Imperial Cohesion and Ethnic Difference: Basques in the Early Modern Spanish Atlantic

Saturday, January 6, 2018: 4:30 PM
Madison Room A (Marriott Wardman Park)
Emma Otheguy, New York University
This paper explores the Spanish Crown’s increasing reliance on Basques throughout the early modern period, and reveals how the imperial project gave rise to a sense of ethnic difference among Basques, even as the monarchs’ sought to override difference and create unity between groups. I address how the monarchs depended on Basques to fell the oak trees, forge the iron, build the ships, irrigate the mines and handle the bureaucracy that conquered the New World. Basques made up only a small percentage of peninsulars to emigrate to the New World, but their skill in mining, shipbuilding, and sailing were indispensible. Moreover, the terms of the Basque Country’s allegiance to the Crown guaranteed universal nobility to all residents of the Basque Country, opening the door for Basques in imperial administration.

At the same time, Basques were persecuted and seen as “other” by most groups. For example, at the beginning of the seventeenth century, a group of wealthy Basques were violently driven out of the mining town of Potosí by a band of Castilians, Extremadurans, and mestizos. I maintain that far from losing their distinct culture and community, Basque migration to the New World and increased contact with other groups heightened Basques’ sense of difference and led to an ethnic understanding of Basqueness that had previously not existed. Even as Basques came to occupy a central role in the Spanish Atlantic, they developed a minority mentality.

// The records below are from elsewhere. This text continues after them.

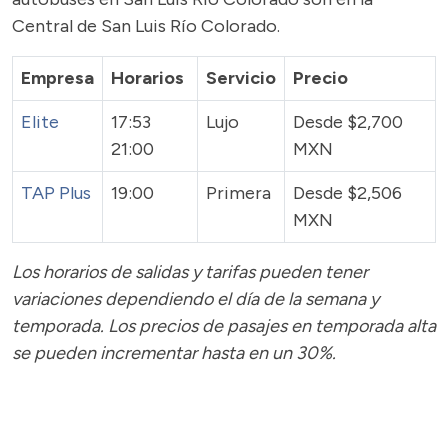
Central de San Luis Río Colorado.
Empresa
Horarios
Servicio
Precio
Elite
17:53
Lujo
Desde $2,700
21:00
MXN
TAP Plus
19:00
Primera
Desde $2,506
MXN
Los horarios de salidas y tarifas pueden tener
variaciones dependiendo el día de la semana y
temporada.
Los precios de pasajes
en temporada alta
se pueden incrementar hasta en un 30%.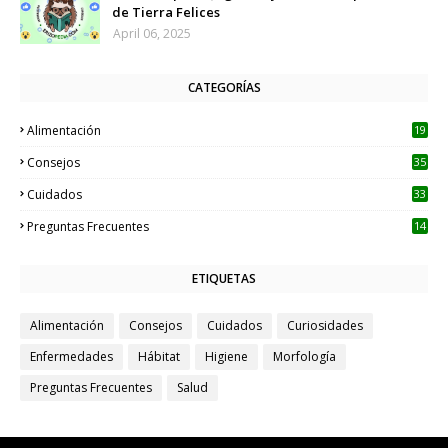
de Tierra Felices
April 06, 2025
CATEGORÍAS
Alimentación
19
Consejos
35
Cuidados
33
Preguntas Frecuentes
14
ETIQUETAS
Alimentación
Consejos
Cuidados
Curiosidades
Enfermedades
Hábitat
Higiene
Morfología
Preguntas Frecuentes
Salud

Reconciling these two extremes, of Basques being at once central and marginalized, presents a unique opportunity to understand the transregional, transoceanic, and multi-ethnic connections that constituted the Spanish Empire. This study moves beyond an area or national study of Basques and instead places Basques at the center of a web of simultaneous difference and integration that I argue was characteristic and necessary to the Empire.